As U.S. and EU trade officials meet in Washington this week for a third round of negotiations on the proposed Transatlantic Trade and Investment Partnership (TTIP) agreement, nearly 200 environmental, consumer and labor groups have urged EU and US officials not to include an investor-state dispute settlement (ISDS) mechanism in the deal. Corporate Europe Observatory is one of these groups.

Here's the text of the letter that was sent to  Ambassador Michael Froman in the US and European Trade Commissioner Karel de Gucht yesterday (16 December):

Dear Ambassador Froman and Commissioner De Gucht:

The undersigned organizations are writing to express our opposition to the inclusion of investor-state dispute settlement (ISDS) in the Trans-Atlantic Trade and Investment Partnership (TTIP).

ISDS grants foreign corporations the right to go before private trade tribunals and directly challenge government policies and actions that corporations allege reduce the value of their investments. Even if a new policy applies equally to domestic and foreign investors, ISDS allows foreign corporations to demand compensation for the absence of a ‘predictable regulatory environment.’

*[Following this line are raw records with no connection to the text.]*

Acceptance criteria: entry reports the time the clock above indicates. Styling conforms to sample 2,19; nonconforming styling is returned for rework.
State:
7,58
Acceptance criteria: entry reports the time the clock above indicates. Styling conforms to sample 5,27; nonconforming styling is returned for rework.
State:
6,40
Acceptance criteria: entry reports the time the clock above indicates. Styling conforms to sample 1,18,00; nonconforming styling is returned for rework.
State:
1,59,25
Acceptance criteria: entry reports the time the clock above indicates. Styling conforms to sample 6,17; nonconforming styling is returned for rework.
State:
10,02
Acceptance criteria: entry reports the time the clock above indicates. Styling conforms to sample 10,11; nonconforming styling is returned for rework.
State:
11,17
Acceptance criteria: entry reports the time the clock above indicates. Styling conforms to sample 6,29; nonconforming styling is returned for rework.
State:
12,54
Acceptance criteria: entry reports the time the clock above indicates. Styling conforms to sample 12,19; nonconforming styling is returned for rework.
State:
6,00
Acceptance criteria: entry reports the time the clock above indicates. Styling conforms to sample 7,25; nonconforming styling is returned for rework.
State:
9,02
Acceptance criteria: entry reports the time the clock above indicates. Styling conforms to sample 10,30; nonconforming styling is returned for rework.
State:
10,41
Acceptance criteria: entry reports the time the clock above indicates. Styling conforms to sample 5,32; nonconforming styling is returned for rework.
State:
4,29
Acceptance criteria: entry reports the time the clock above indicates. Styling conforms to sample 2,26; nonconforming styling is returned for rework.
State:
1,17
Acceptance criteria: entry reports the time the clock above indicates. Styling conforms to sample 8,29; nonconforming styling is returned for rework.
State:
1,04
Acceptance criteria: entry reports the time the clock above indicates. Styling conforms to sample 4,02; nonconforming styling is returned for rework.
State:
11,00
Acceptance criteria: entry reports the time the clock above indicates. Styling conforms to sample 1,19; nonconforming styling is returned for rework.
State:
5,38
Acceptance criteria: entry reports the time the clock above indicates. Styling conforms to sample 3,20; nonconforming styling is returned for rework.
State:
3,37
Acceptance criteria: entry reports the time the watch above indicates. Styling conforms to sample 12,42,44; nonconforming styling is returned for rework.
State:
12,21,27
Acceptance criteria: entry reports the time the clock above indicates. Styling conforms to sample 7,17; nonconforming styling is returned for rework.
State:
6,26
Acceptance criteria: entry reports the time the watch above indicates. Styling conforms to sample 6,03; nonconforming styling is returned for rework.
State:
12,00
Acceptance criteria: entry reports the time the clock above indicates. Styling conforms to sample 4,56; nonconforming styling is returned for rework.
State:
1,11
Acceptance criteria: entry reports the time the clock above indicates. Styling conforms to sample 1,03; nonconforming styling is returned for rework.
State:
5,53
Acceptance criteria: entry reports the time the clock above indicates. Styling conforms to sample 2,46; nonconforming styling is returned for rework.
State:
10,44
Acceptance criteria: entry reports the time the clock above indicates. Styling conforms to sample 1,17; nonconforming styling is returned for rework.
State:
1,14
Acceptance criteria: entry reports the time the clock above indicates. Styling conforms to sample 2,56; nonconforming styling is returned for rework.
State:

In recent years, the use of ISDS to challenge a diverse array of government policies has expanded dramatically. Inclusion of ISDS in free trade agreements and bilateral investment treaties has allowed corporations to file over 500 cases against 95 governments. Many of these cases directly attack public interest and environmental policies. For the following reasons, we strongly urge you to exclude ISDS from TTIP:

ISDS forces governments to use taxpayer funds to compensate corporations for public health, environmental, labor and other public interest policies and government actions: ISDS has been used to attack clean energy, mining, land use, health, labor, and other public interest policies. In fact, of the more than $14 billion in the 16 claims now pending under just U.S. free trade agreements, all relate to environmental, energy, financial regulation, public health, land use and transportation policies – not traditional trade issues.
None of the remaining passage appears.